**Page excerpt**
Our operations oriented approach to managing investments will also result in the optimization of investment returns. By proactively being involved in the day-to-day operation of investments, Brookfield ensures the maximization of returns through operational efficiencies and the capitalization of growth opportunities.
We believe that together, these attributes will Brookfield Infrastructure to successfully acquire and build a high quality portfolio of infrastructure assets, which will result in superior risk adjusted returns for the partnership. I’d now like to turn the call over to John who will walk through a number of the specifics of the transaction.
John Stinebaugh
Thanks, Sam. I‘d like to start by talking about the structure of the spin-off.
The spin-off of Brookfield Infrastructure will be accomplished by a special dividend by BAM, to its shareholders of 50% of Brookfield Infrastructure’s units. Brookfield will retain the remaining 40% of the units.
BAM shareholders will receive one Infrastructure unit for every 25 BAM shares held. This is roughly equivalent to $1 per BAM share.
Brookfield Infrastructure will be a publicly traded partnership listed on New York Stock Exchange. This is managed by Brookfield.
As Aaron mentioned, it’ll be Brookfield’s primary entity for the acquisition of Infrastructure assets on global basis. Going forward, our objective is to provide an attractive total return for our unit holders.
Our distribution policy will be to make quarterly cash distributions at a level that is sustainable on a long term basis factoring in maintenance and capital expenditures. We believe that 65% to 75% of operating cash flow is an appropriate level.
Through organic growth of our portfolio as well as acquisitions, we will seek to increase our operating cash flow per unit which should generate dividend growth and capital appreciation. Now I’d like to walk through some of Brookfield Infrastructure's financial highlights.
As you look at our financial information in the prospectus, I would encourage you to focus on the pro forma financial statements. These include all of our operations as well as the impact of Brookfield Infrastructure's structure.
Whereas the historical statements only include Island Timberlands and Transelect. On a pro forma basis, Brookfield Infrastructure's operating cash flow was $58 million in 2006 and $90 million in the first quarter of 2007.
On a run rate basis for 2006, operating cash flow was $70 million, which factors in $15 million from increased harvest levels at our timber operation as well as $4 million of public company costs. As I mentioned Brookfield Infrastructure will be managed by Brookfield.
We will provide services under our master services agreement. Under this agreement, Brookfield will receive a base fee which is approximately equal to 1.25% of Brookfield's market value which is in line with comparable entities.
In addition, Brookfield will also be entitled to incentive distributions, which will be designed similar to those in the MLP industry which in our belief provide Brookfield interest with unit holders. Brookfield will only receive incentive distributions if distributions are increased to unit holders over certain thresholds.

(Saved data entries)
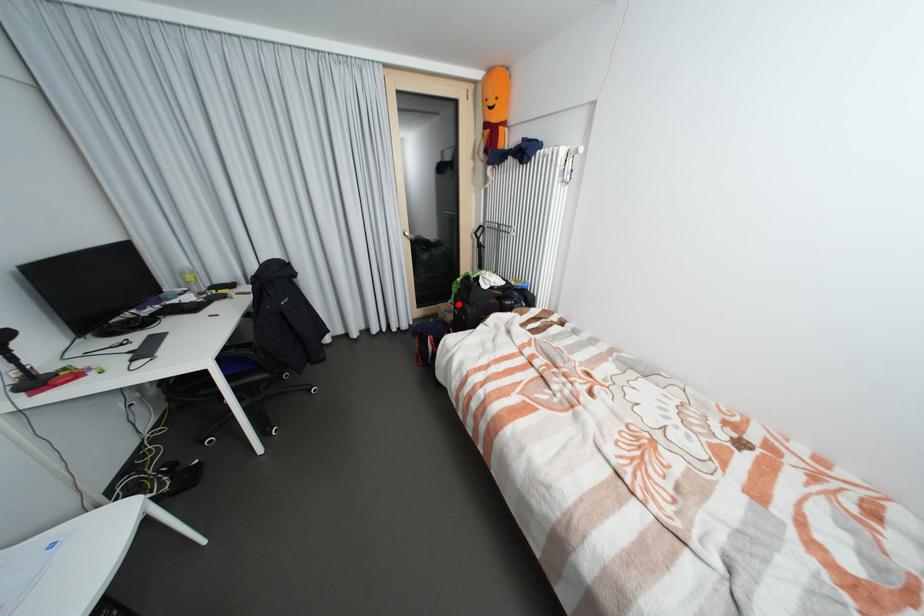
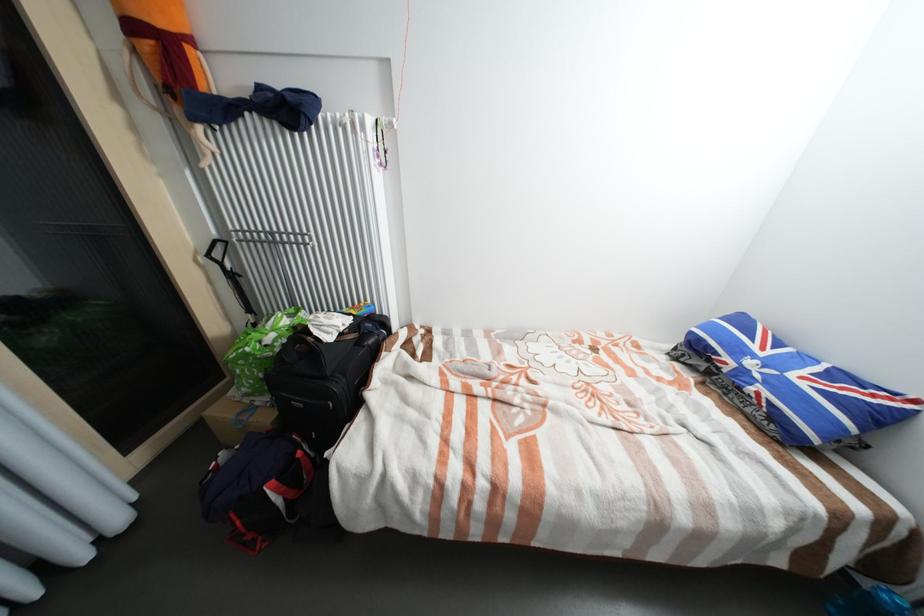
Find the pixel in the second image that matches the highlighted location in the first image.

(253, 395)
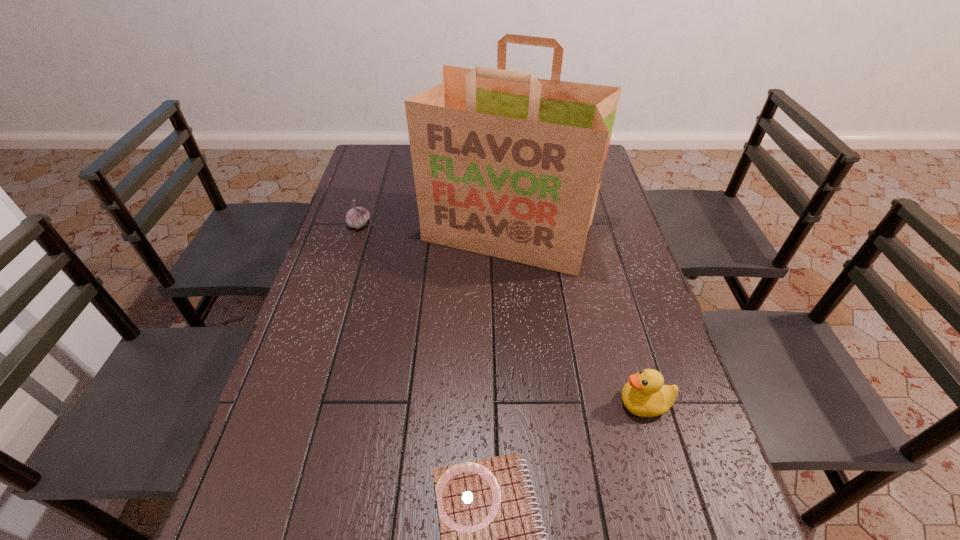
Choose which object is the second nearest neighbor to the leftmost object. Please provide its 2D coordinates. Your answer should be formatted as a tuple, i.e. [(x, y)], where the tuple contains the x and y coordinates of a point satisfying the conditions above.

[(491, 539)]

Identify which object is the third nearest to the shortest object. Please provide its 2D coordinates. Your answer should be formatted as a tuple, i.e. [(x, y)], where the tuple contains the x and y coordinates of a point satisfying the conditions above.

[(357, 217)]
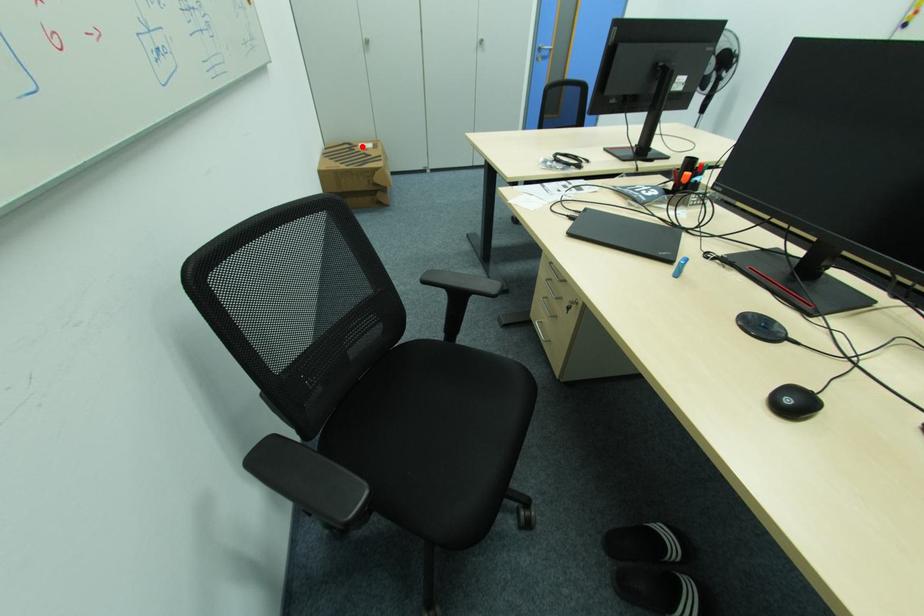
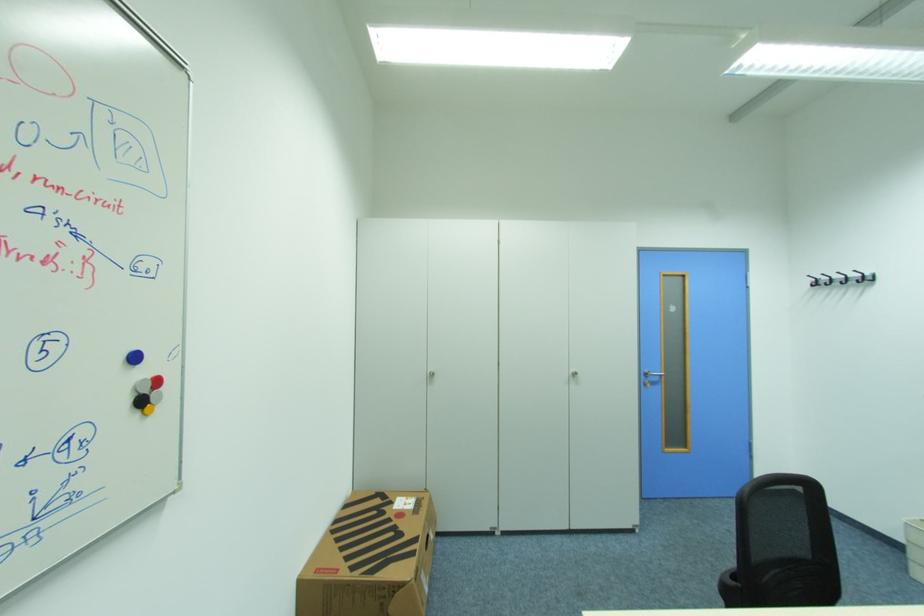
In the second image, find the point that corresponds to the highlighted location in the first image.

(396, 503)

**Exercise instructions**
1 – Count the lines in the entries containing the string "that", with case taken into account. Give only the number.
2 – Extend the Brookfield Infrastructure call transcript, continuing from its final sentence.

**Results of the exercise**
1 – 2

2 –
In terms of how Brookfield’s infrastructure will be taxed, first of all the spin-off will be treated as a taxable dividend, equal to the fair market value of the units that are received by BAM shareholders. The dividend should be treated as an eligible dividend for our Canadian investors and a qualified dividend for U.S.
investors. For non-Canadian shareholders, BAM will withhold the portion of otherwise distributable units at the applicable rates based upon the residency and tax status to satisfy withholding taxes.
Going forward, the tax characteristics of Brookfield infrastructure’s income will flow through to its unit holders since Brookfield infrastructure is a publicly traded partnership. Brookfield Infrastructure will own interest in its operation through holding companies in various jurisdictions.
As a result, distributions will contain a combination of dividend, return of capital and interest income on inter-company loans from these jurisdictions. Unit holder taxes will be determined by the type of income that U.S.
holders receive. Our objective is to withhold taxes based on the residence and tax status of unit holders.
We are in the process of obtaining approval from tax authorities in Canada and the U.S. to enable us to do this.
Prior to the close of the spin-off, we'll provide more tax information on the treatment to BIP unit holders and also I would encourage you to read the tax section in the prospectus, which contains quite a bit of information. Regarding the timing of the spin-off, as you know we filed the preliminary prospective with securities regulatory authorities on July 31st.
We anticipate it’s going to take 10 to 12 weeks to finalize the prospectus and we expect to complete the spin-off in the beginning of the fourth quarter. Our record date will be after the effective date of the prospectus.
Approximately three or four weeks before we anticipate being effective, we will establish the record date as well as the initial dividend level for Brookfield infrastructure. We expect to close shortly after the record date.
That concludes our formal remarks on Brookfield infrastructure.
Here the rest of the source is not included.